WORK REQUIRED = Put every line of text from the items below into a numbered list, skipping any blank lines. Leave the pictures out of your answer.

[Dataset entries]
◆ ◆ ◆ ◆ ◆

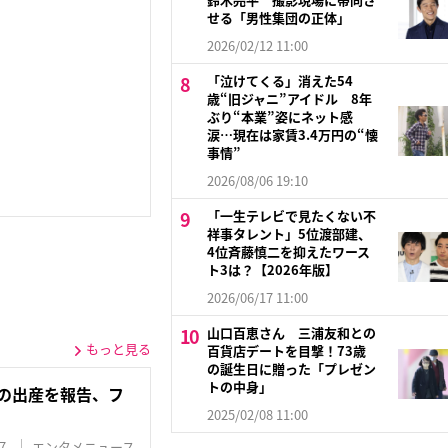
せる「男性集団の正体」
2026/02/12 11:00
「泣けてくる」消えた54
歳“旧ジャニ”アイドル 8年
ぶり“本業”姿にネット感
涙…現在は家賃3.4万円の“懐
事情”
2026/08/06 19:10
「一生テレビで見たくない不
祥事タレント」5位渡部建、
4位斉藤慎二を抑えたワース
ト3は？【2026年版】
2026/06/17 11:00
山口百恵さん 三浦友和との
もっと見る
百貨店デートを目撃！73歳
の誕生日に贈った「プレゼン
トの中身」
女の出産を報告、フ
2025/02/08 11:00
7
エンタメニュース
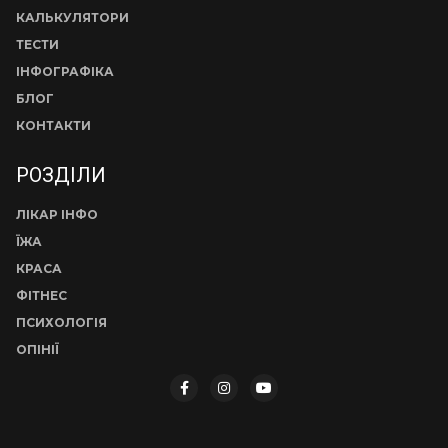
КАЛЬКУЛЯТОРИ
ТЕСТИ
ІНФОГРАФІКА
БЛОГ
КОНТАКТИ
РОЗДІЛИ
ЛІКАР ІНФО
ЇЖА
КРАСА
ФІТНЕС
ПСИХОЛОГІЯ
ОПІНІЇ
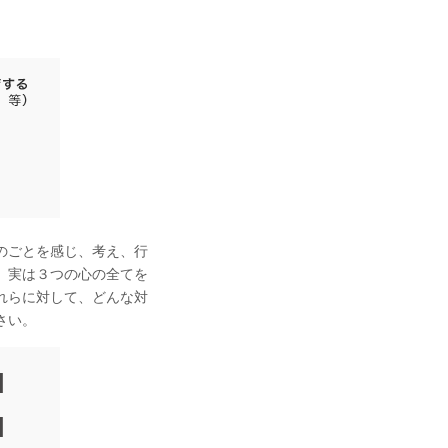
のごとを感じ、考え、行
、実は３つの心の全てを
れらに対して、どんな対
さい。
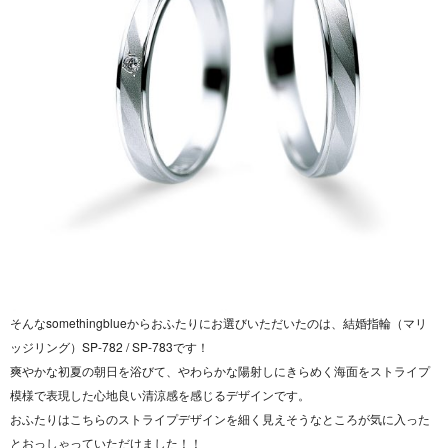
そんなsomethingblueからおふたりにお選びいただいたのは、結婚指輪（マリ
ッジリング）SP-782 / SP-783です！
爽やかな初夏の朝日を浴びて、やわらかな陽射しにきらめく海面をストライプ
模様で表現した心地良い清涼感を感じるデザインです。
おふたりはこちらのストライプデザインを細く見えそうなところが気に入った
とおっしゃっていただけました！！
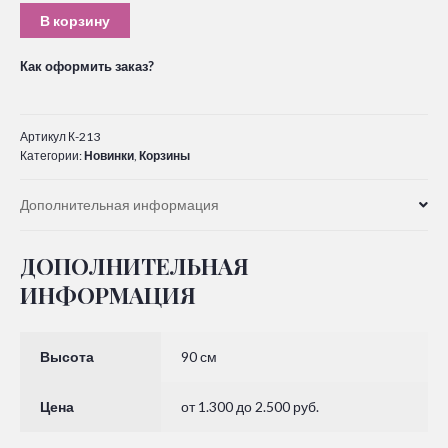
В корзину
Как оформить заказ?
Артикул
К-213
Категории:
Новинки
,
Корзины
Дополнительная информация
ДОПОЛНИТЕЛЬНАЯ
ИНФОРМАЦИЯ
Высота
90 см
Цена
от 1.300 до 2.500 руб.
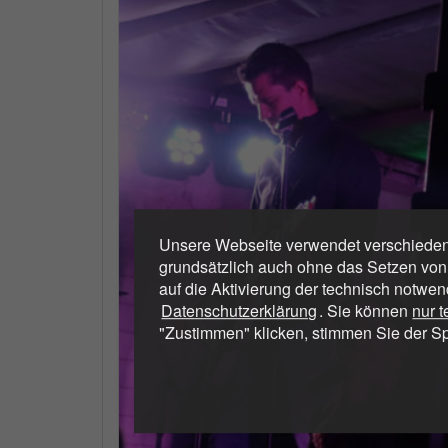
Unsere Webseite verwendet verschiedene
grundsätzlich auch ohne das Setzen von
auf die Aktivierung der technisch notwen
Datenschutzerklärung
. Sie können
nur 
"Zustimmen" klicken, stimmen Sie der S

◆ ◆ ◆ ◆ ◆

ANSWER TO THIS EXERCISE =
1. せる「男性集団の正体」
2. 2026/02/12 11:00
3. 「泣けてくる」消えた54
4. 歳“旧ジャニ”アイドル 8年
5. ぶり“本業”姿にネット感
6. 涙…現在は家賃3.4万円の“懐
7. 事情”
8. 2026/08/06 19:10
9. 「一生テレビで見たくない不
10. 祥事タレント」5位渡部建、
11. 4位斉藤慎二を抑えたワース
12. ト3は？【2026年版】
13. 2026/06/17 11:00
14. 山口百恵さん 三浦友和との
15. もっと見る
16. 百貨店デートを目撃！73歳
17. の誕生日に贈った「プレゼン
18. トの中身」
19. 女の出産を報告、フ
20. 2025/02/08 11:00
21. 7
22. エンタメニュース
23. КАЛЬКУЛЯТОРИ
24. ТЕСТИ
25. ІНФОГРАФІКА
26. БЛОГ
27. КОНТАКТИ
28. РОЗДІЛИ
29. ЛІКАР ІНФО
30. ЇЖА
31. КРАСА
32. ФІТНЕС
33. ПСИХОЛОГІЯ
34. ОПІНІЇ
35. のごとを感じ、考え、行
36. 、実は３つの心の全てを
37. れらに対して、どんな対
38. さい。
39. そんなsomethingblueからおふたりにお選びいただいたのは、結婚指輪（マリ
40. ッジリング）SP-782 / SP-783です！
41. 爽やかな初夏の朝日を浴びて、やわらかな陽射しにきらめく海面をストライプ
42. 模様で表現した心地良い清涼感を感じるデザインです。
43. おふたりはこちらのストライプデザインを細く見えそうなところが気に入った
44. とおっしゃっていただけました！！
45. В корзину
46. Как оформить заказ?
47. Артикул
48. К-213
49. Категории:
50. Новинки
51. ,
52. Корзины
53. Дополнительная информация
54. ДОПОЛНИТЕЛЬНАЯ
55. ИНФОРМАЦИЯ
56. Высота
57. 90 см
58. Цена
59. от 1.300 до 2.500 руб.
60. Unsere Webseite verwendet verschiedene
61. grundsätzlich auch ohne das Setzen von
62. auf die Aktivierung der technisch notwen
63. Datenschutzerklärung
64. . Sie können
65. nur 
66. "Zustimmen" klicken, stimmen Sie der S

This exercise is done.